**Text section**
** START **
Colombia’s Multidimensional Poverty Index
Colombia – a pioneering new poverty plan
In 2011, the Government of Colombia adopted a pioneering new poverty-reduction strategy, which sets firm and binding targets to close the country’s poverty gaps. Devised by Colombia’s Ministry of Planning, it is the first national poverty reduction plan to use the Alkire Foster (AF) method for measuring multidimensional poverty, developed by OPHI.
Underlying these targets is a new national Multidimensional Poverty Index for Colombia (the MPI-Colombia). This new poverty measure uses an innovative adaptation of the AF method, customising the dimensions and indicators to the country’s specific needs and public policy priorities. This multidimensional poverty measure underpins the country’s ambitious poverty reduction goals. It is a powerful example of how this methodology can inform poverty reduction strategies and help to create a clear system of accountability.
Building on the flexibility inherent in the AF method, the MPI-Colombia assesses broader social and health-related aspects of poverty in five dimensions:
- Household education conditions
- Childhood and youth conditions
- Access to household utilities and living conditions
The five dimensions are equally weighted and use 15 indicators.
The multidimensional poverty measure developed by the Colombian Government forms part of a comprehensive poverty reduction strategy. The government plans to reduce multidimensional poverty by 13 per cent– from 35 per cent of the entire population in 2008 to 22 per cent in 2014.
The measure is being used twice: once to set the targets and second to track progress towards them. This approach powerfully shows the way the method can be used to help inform poverty reduction strategies. The case of Colombia shows that in practice, the measure is a powerful monitoring and evaluation tool, as well as a flexible measure of poverty or wellbeing.
To ensure that the targets are on track, the Government is using a “traffic light” system which triggers alerts when progress towards each indicator falls off track. The targets are drawn from explicit goals set out in the 2011 National Development Plan. The household surveys used to calculate MPI-Colombia have historical information from 1997, 2003 and 2007. Since 2010 the survey has been collected annually.
Heart of Government
The new National Development Plan was introduced with support at the highest levels of the Government. Colombian President, Juan Manuel Santos, used the launch of the new poverty plan as an opportunity to affirm his personal commitment to making poverty reduction the centrepiece of his government – and to building on the country’s substantial progress in social reform in the last decade. The country’s wider development plan has three pillars: employment, poverty reduction and security. President Santos has made poverty reduction the top priority out of these three.
** END **
**Raw records**
** START **
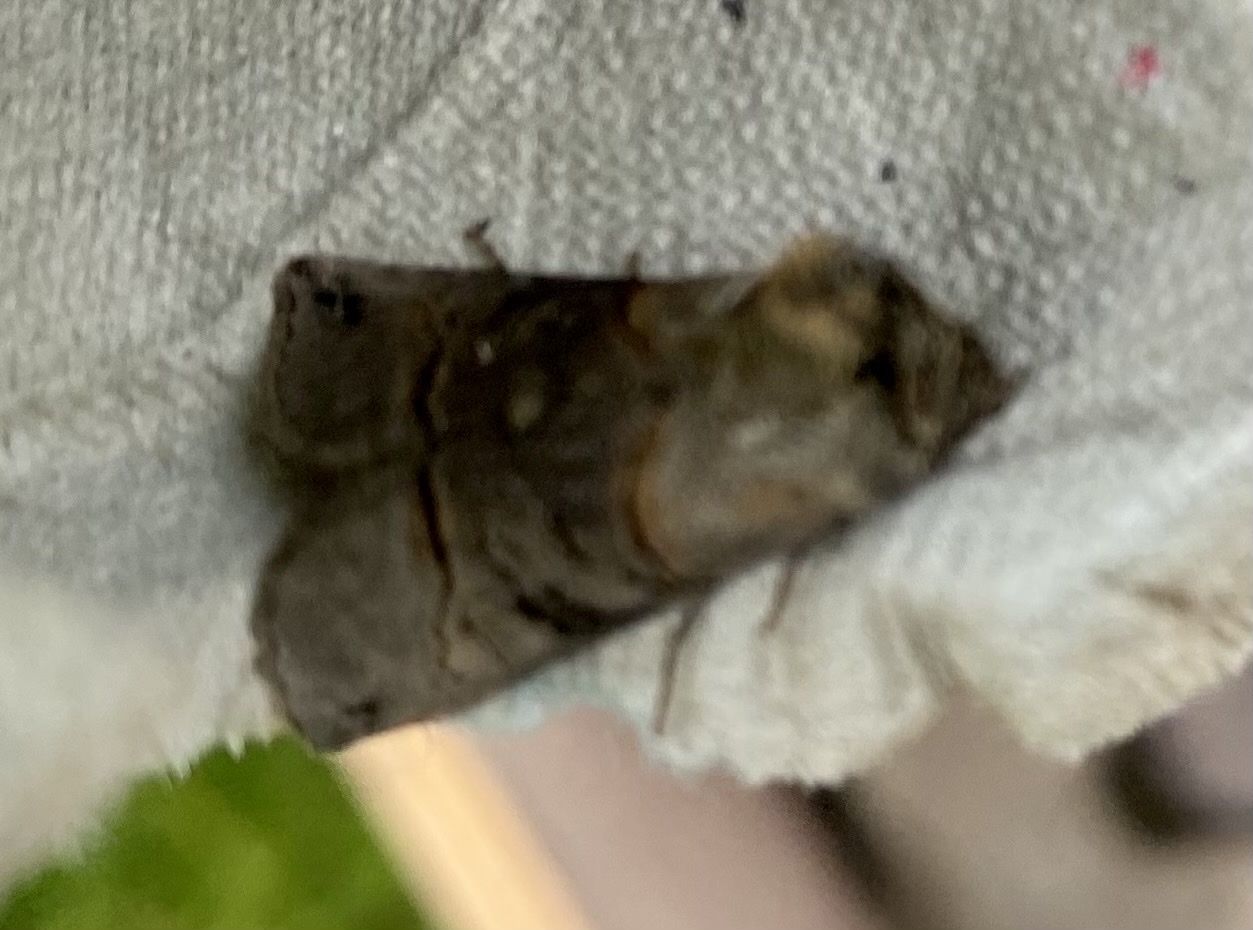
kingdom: Animalia
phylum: Arthropoda
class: Insecta
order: Lepidoptera
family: Noctuidae
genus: Abrostola
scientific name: Abrostola tripartita
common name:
** END **
In the text on Colombia's poverty index, what are the three pillars of the country's wider development plan? The records aren't needed for this.

Employment, poverty reduction and security.